Across 20 individual environments, DA-AC outperforms TD3 in the majority of cases, with particularly pronounced advantages in high-dimensional action spaces (e.g., Humanoid, Dog).

Discrete Control (Classic Control + MinAtar, 9 environments)¶

DA-AC is competitive with DQN on both Classic Control and MinAtar, and substantially outperforms LR-AC and ST-AC.

High-Dimensional Discrete Control (\(7^{17}\) action space, Humanoid)¶

DQN, DSAC, and EAC fail entirely due to the intractable action space, whereas DA-AC handles it seamlessly and achieves performance comparable to the continuous control setting.

Hybrid Control (7 PAMDP environments)¶

DA-AC is competitive with or superior to PATD3, an algorithm specifically designed for hybrid action spaces.

Ablation Study — Contribution of ICL¶

Configuration	MuJoCo	DMC	MinAtar	Hybrid
DA-AC (w/ ICL)	0.85	0.78	0.73	0.82
DA-AC w/o ICL	0.80	0.72	0.68	0.77

ICL yields consistent improvements across all settings; paired t-tests confirm statistical significance.

Key Findings¶

Unified framework: A single algorithm achieves competitive performance across discrete, continuous, and hybrid action spaces — demonstrated for the first time.
Variance advantage of DA-PG: Bias-variance analysis experiments confirm that DA-PG achieves lower variance than both LR and RP estimators, consistent with theoretical predictions.
ICL is critical for critic quality: Visualizations show that ICL produces better gradient signals for the critic across the distribution parameter space.

Highlights & Insights¶

Reconceptualizing the agent-environment boundary is an elegant and principled insight — not a trick, but a deep conceptual shift: reframing the problem unifies previously incompatible methods.
DA-PG as the conditional expectation of LR and RP is a theoretically elegant result; variance reduction follows directly from the law of total variance.
The intuition behind ICL: Standard critics are accurate only near the current policy, yet policy optimization requires Q-value information in other regions of parameter space.
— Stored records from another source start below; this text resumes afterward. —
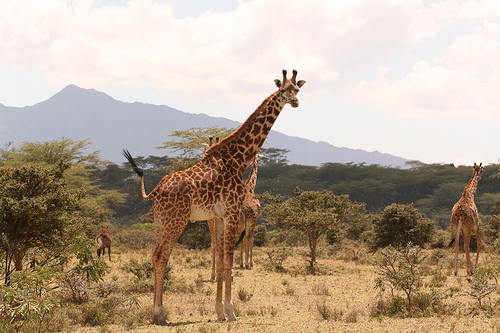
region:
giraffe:
[143, 60, 304, 319]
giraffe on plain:
[100, 65, 306, 315]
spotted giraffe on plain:
[90, 61, 296, 316]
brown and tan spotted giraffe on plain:
[95, 65, 300, 310]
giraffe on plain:
[445, 150, 485, 250]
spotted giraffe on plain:
[445, 155, 486, 262]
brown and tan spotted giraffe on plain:
[438, 152, 488, 257]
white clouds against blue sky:
[6, 14, 478, 64]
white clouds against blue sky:
[327, 21, 472, 137]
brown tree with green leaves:
[19, 157, 100, 297]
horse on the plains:
[92, 223, 122, 263]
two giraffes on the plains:
[120, 67, 480, 327]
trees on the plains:
[276, 190, 438, 324]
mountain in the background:
[11, 70, 92, 285]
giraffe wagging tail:
[111, 67, 307, 331]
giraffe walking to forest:
[447, 162, 483, 278]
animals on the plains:
[93, 67, 487, 322]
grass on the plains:
[263, 272, 358, 327]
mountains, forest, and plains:
[299, 125, 377, 319]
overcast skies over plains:
[20, 5, 238, 82]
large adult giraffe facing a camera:
[132, 85, 312, 293]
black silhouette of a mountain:
[12, 83, 379, 165]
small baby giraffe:
[77, 214, 119, 267]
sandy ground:
[272, 269, 371, 320]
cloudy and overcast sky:
[30, 15, 491, 135]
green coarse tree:
[6, 162, 95, 269]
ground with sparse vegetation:
[301, 287, 349, 332]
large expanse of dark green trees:
[295, 157, 453, 204]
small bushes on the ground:
[125, 258, 154, 293]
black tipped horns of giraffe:
[275, 68, 299, 82]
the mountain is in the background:
[27, 93, 179, 130]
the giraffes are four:
[153, 96, 486, 318]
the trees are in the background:
[326, 163, 430, 195]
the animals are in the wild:
[5, 92, 487, 328]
ICL enables the critic to "see further" via interpolated sampling — analogous to off-policy learning but operating in distribution space.
High-dimensional discrete control experiments are particularly compelling: a \(7^{17}\) action space renders DQN/DSAC/EAC completely infeasible, yet DA-AC handles it without modification.

Limitations & Future Work¶

ICL introduces bias (without importance sampling correction); the theoretical implications for convergence remain to be analyzed.
The current implementation is built solely on TD3; integration with SAC (maximum entropy) or PPO (on-policy) is a natural next step.
Critic learning may become more challenging in high-dimensional distribution parameter spaces — for Gaussian policies, critic input dimensionality doubles (mean + variance).
Extensions to model-based RL, hierarchical control, and other directions remain unexplored.
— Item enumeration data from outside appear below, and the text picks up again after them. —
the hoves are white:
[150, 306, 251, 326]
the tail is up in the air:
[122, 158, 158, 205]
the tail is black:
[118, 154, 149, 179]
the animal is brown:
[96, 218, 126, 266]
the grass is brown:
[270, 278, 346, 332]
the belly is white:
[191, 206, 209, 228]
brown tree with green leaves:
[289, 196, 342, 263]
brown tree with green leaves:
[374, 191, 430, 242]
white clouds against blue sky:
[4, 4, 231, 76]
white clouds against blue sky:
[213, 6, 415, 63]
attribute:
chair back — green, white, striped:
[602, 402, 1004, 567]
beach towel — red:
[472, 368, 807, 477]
vs. TD3/DDPG: DA-AC is a natural generalization of TD3; DPG is a special case of DA-PG.
vs. SAC: SAC uses the RP estimator with entropy regularization; DA-AC uses DA-PG (lower variance) without entropy. The two approaches are complementary and can be combined.
vs. EPG (Expected Policy Gradient): EPG also targets zero variance but is only tractable in low-dimensional discrete or special continuous settings; DA-AC generalizes to arbitrary high-dimensional spaces.
vs. Gumbel-Softmax/ST: These are biased discrete relaxation methods; DA-PG provides the first unbiased, low-variance estimator for discrete action spaces.
Implications for agent system design: when agents must simultaneously make discrete decisions and perform continuous control, the DA framework provides a unified interface.

Rating¶

Novelty: ⭐⭐⭐⭐⭐ Redefining the agent-environment boundary is an elegant and profound conceptual contribution.
Experimental Thoroughness: ⭐⭐⭐⭐⭐ 40+ environments covering four action space types, with comprehensive ablations.
Writing Quality: ⭐⭐⭐⭐ Theoretical derivations are clear and visualizations are effective.
Value: ⭐⭐⭐⭐⭐ A significant step toward a unified RL framework with practical applicability.